Fourth, if there are risks involved in going for the military option - which obviously there are -- are they greater, or lesser, than the risks of doing nothing? David Cameron spoke in the Commons yesterday of the need "to make a judgement". His own was that the risks of doing nothing clearly outweigh the risks of military action. The majority of MPs disagreed.

Fifth, does the government have the right to go to war even when all the evidence suggests that a clear majority of voters are against military intervention? Answer: what about 1938, when most British voters were deeply sceptical about going to war over what the then prime minister called "a quarrel in a far away country between people of whom we know nothing"? Who was right then?

Sixth, what does history tell us? Look at Bosnia, for example, in 1995, or Kosovo in 1999, or Sierra Leone in 2000, or East Timor in 2006 - where foreign interventions did stop the slaughter of civilians. On the other hand, you could look at US military action in Lebanon in 1983, or Libya in 1986, or Iraq and Sudan in 1998, where the only consequences were bad ones. Often very bad ones. The lesson from history?
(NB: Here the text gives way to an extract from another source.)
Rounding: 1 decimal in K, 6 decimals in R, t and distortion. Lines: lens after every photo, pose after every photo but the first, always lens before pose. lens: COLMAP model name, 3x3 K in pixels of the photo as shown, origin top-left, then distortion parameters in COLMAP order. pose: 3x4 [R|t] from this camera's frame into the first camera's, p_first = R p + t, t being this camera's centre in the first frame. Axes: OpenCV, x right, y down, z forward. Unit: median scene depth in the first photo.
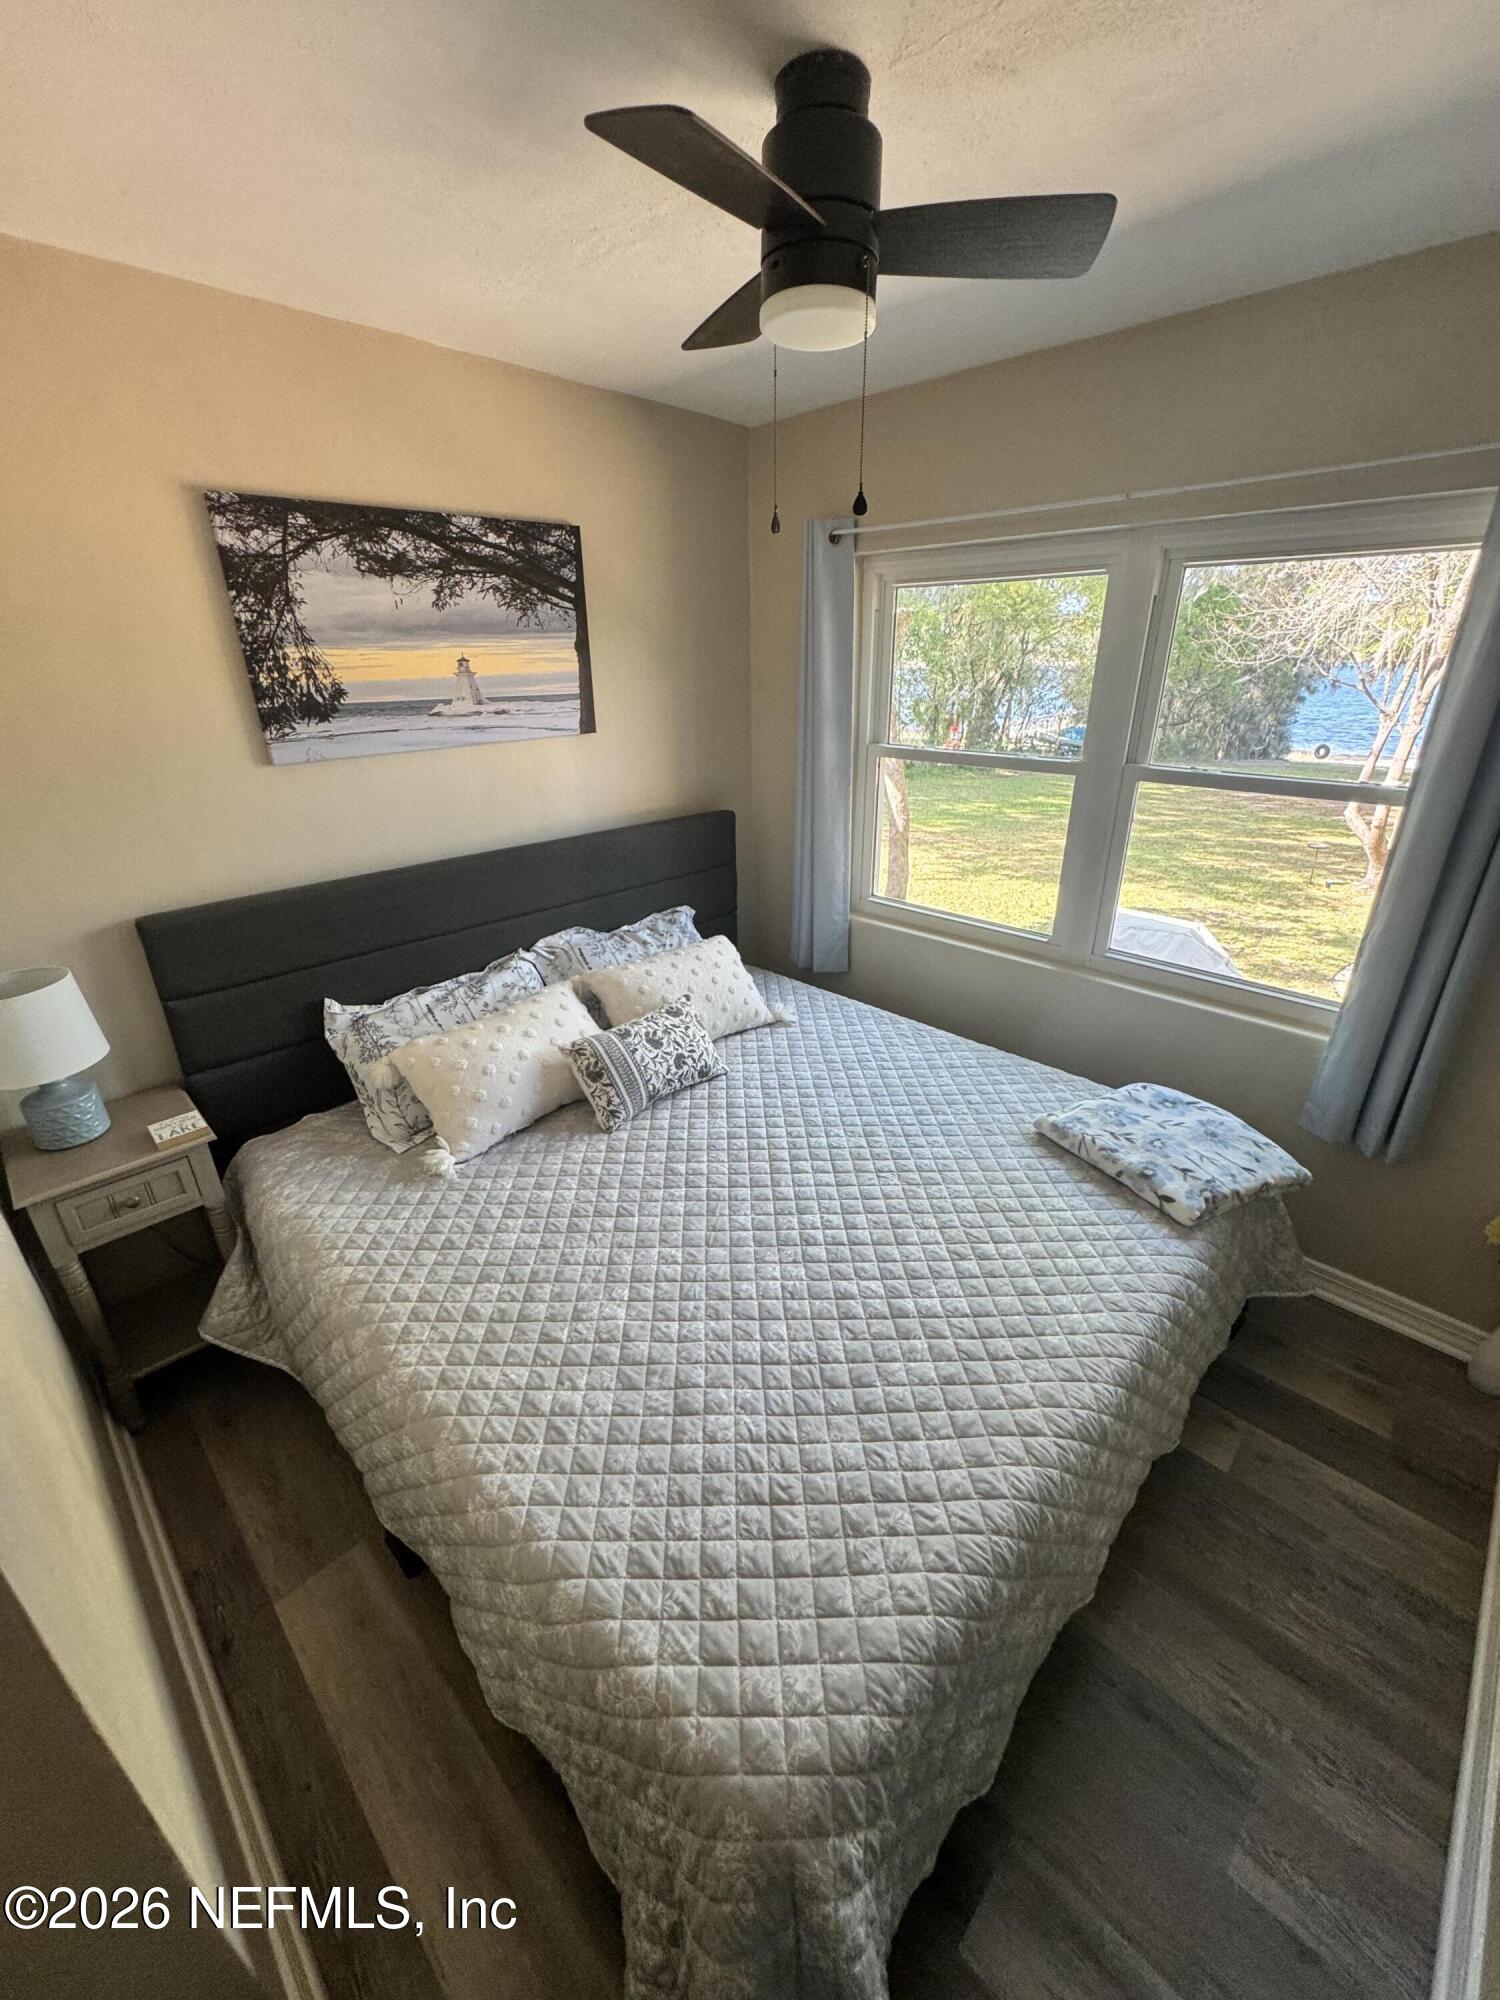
lens RADIAL K [[799.4, 0, 753.4], [0, 799.4, 998.9], [0, 0, 1]] dist [-0.003032, -0.000210]
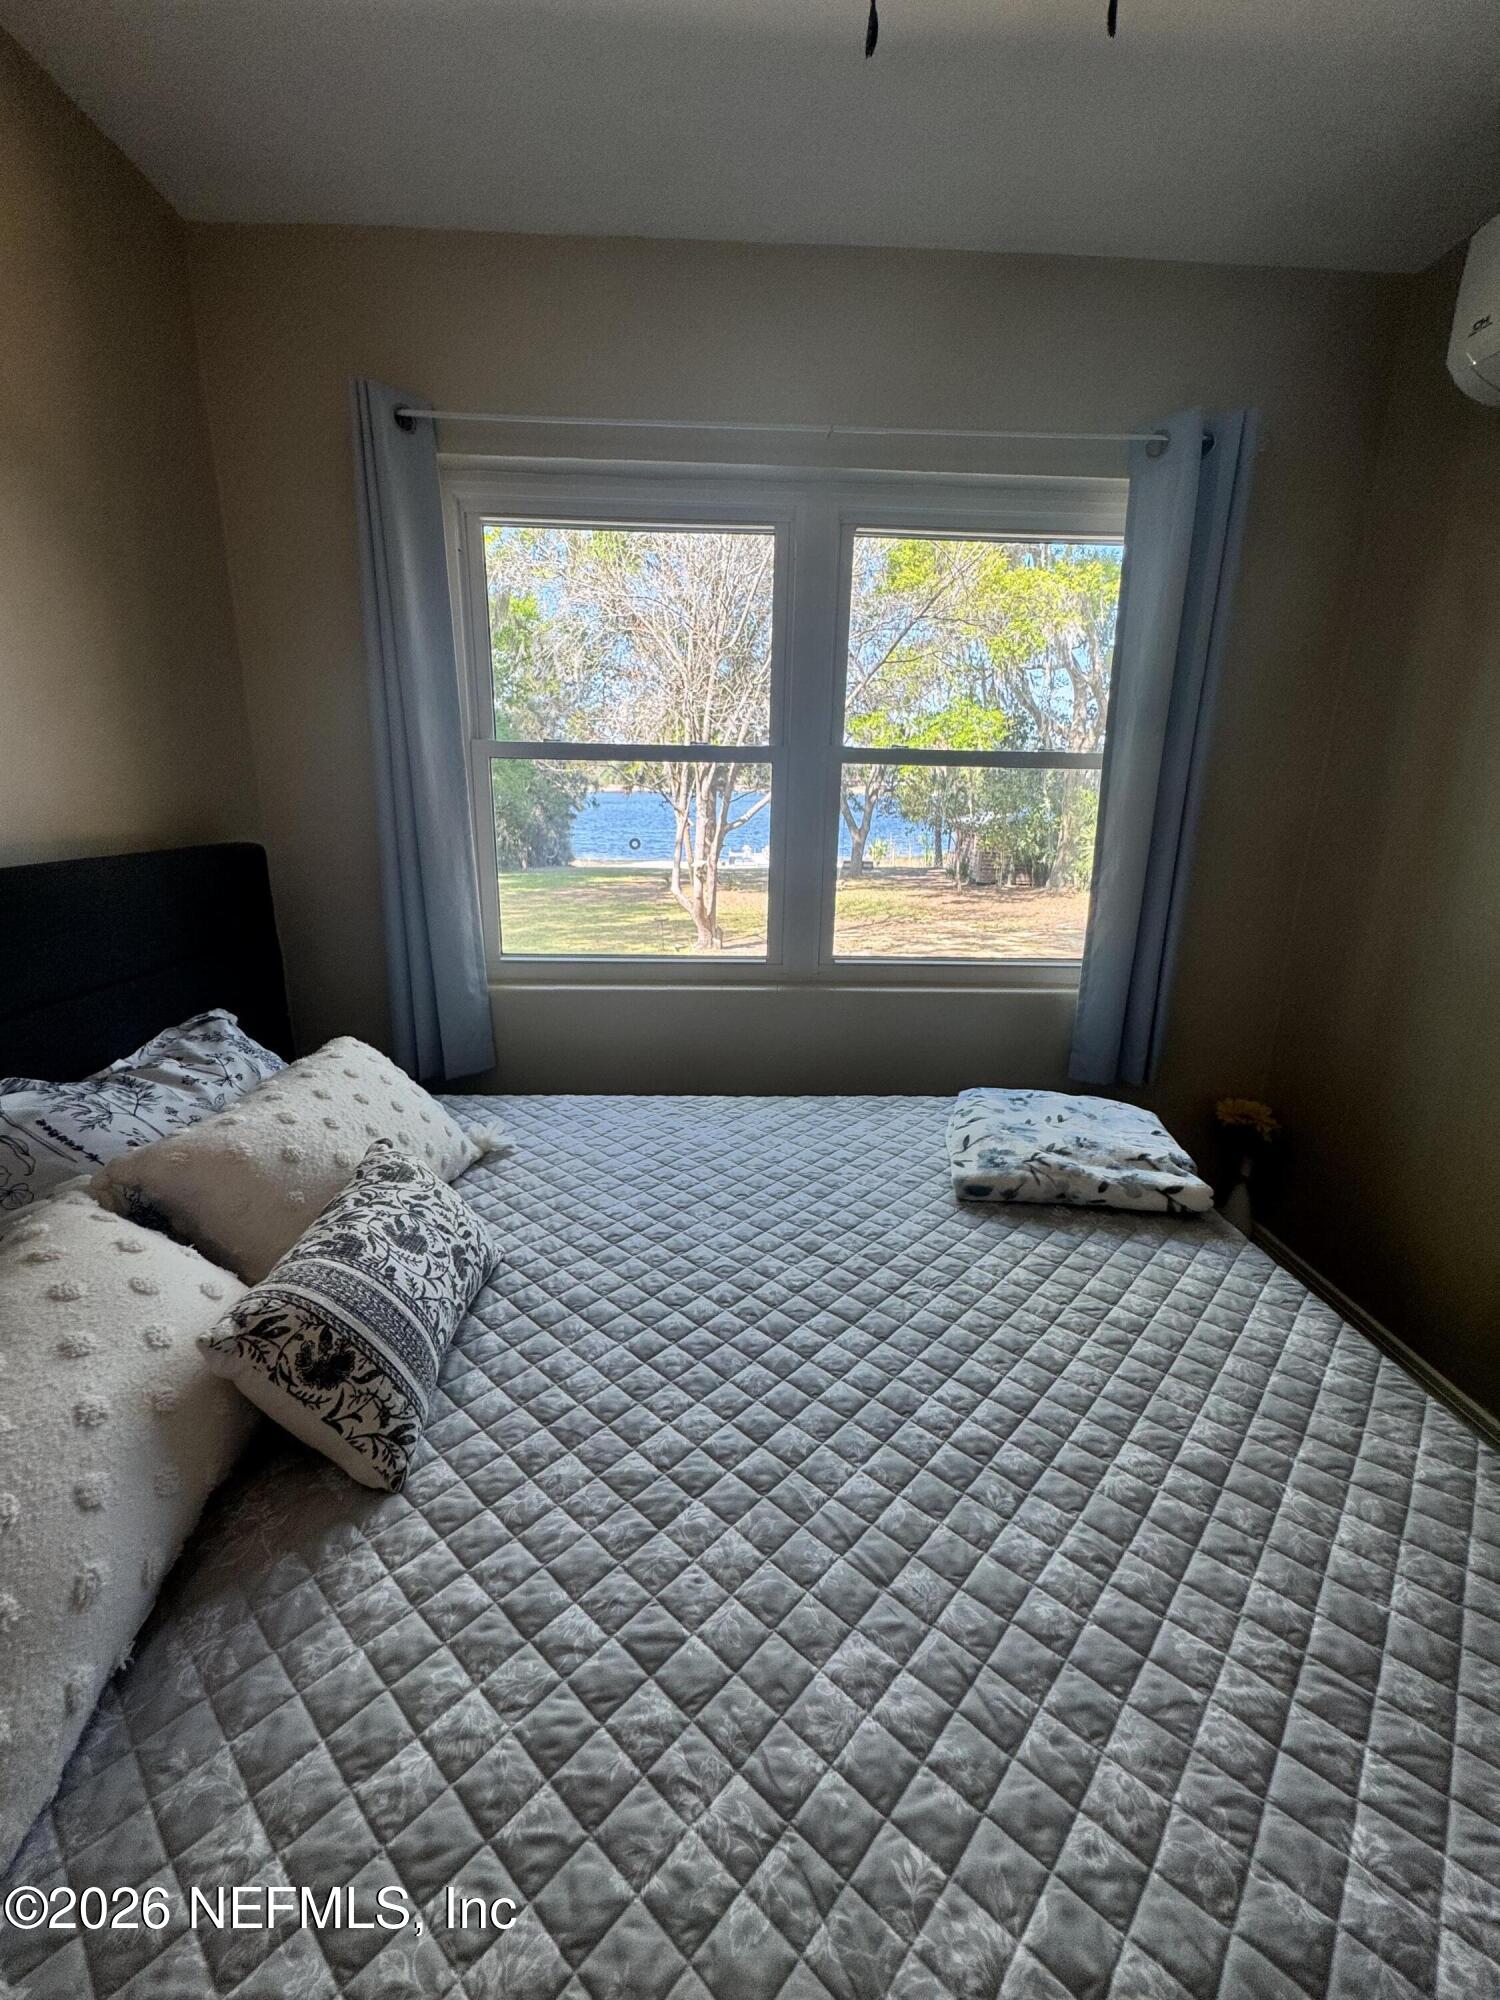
lens RADIAL K [[799.4, 0, 753.4], [0, 799.4, 998.9], [0, 0, 1]] dist [-0.003032, -0.000210]
pose [[0.690650, -0.165688, 0.703953, -0.287406], [0.265137, 0.963635, -0.033318, -0.012918], [-0.672833, 0.209655, 0.709465, 0.506190]]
Inconclusive, to put it mildly.

Seventh, what are the best-case and worst-case scenarios after even a limited military intervention?

Best-case: the Syrian military rise up against Assad, whom they accuse of destroying the country, topple him and immediately offer unconditional political transition negotiations with all opposition groups, who accept with joy in their hearts.

Worst-case: a US missile strike hits an Iranian revolutionary guard facility, killing dozens of Iranians. Hizbollah launch an all-out assault on northern Israel, which responds with devastating attacks in both Lebanon and Syria. Turkey sends tens of thousands of troops to the Syrian border, where masses of terrified civilians are trying to flee. Saudi Arabia and Qatar pour weapons into the rebels' hands, while pro-Assad fighters swarm across the border from Iraq to bolster the Shia cause. Shall I stop?

Just a couple of quick points about the political fall-out. First, the enduring effect of the Iraq trauma: MPs were determined not to take at face value, as they did a decade ago, the assurances of a prime minister about what intelligence assessments reveal. Will they ever believe such assessments again?

And second, yes, clearly David Cameron's authority has been deeply dented - but so has the UK's reputation as one of the few Western nations always in the forefront of attempts to impose their will on far-away conflicts. Whether that makes the world a safer or less safe place is a discussion for another day.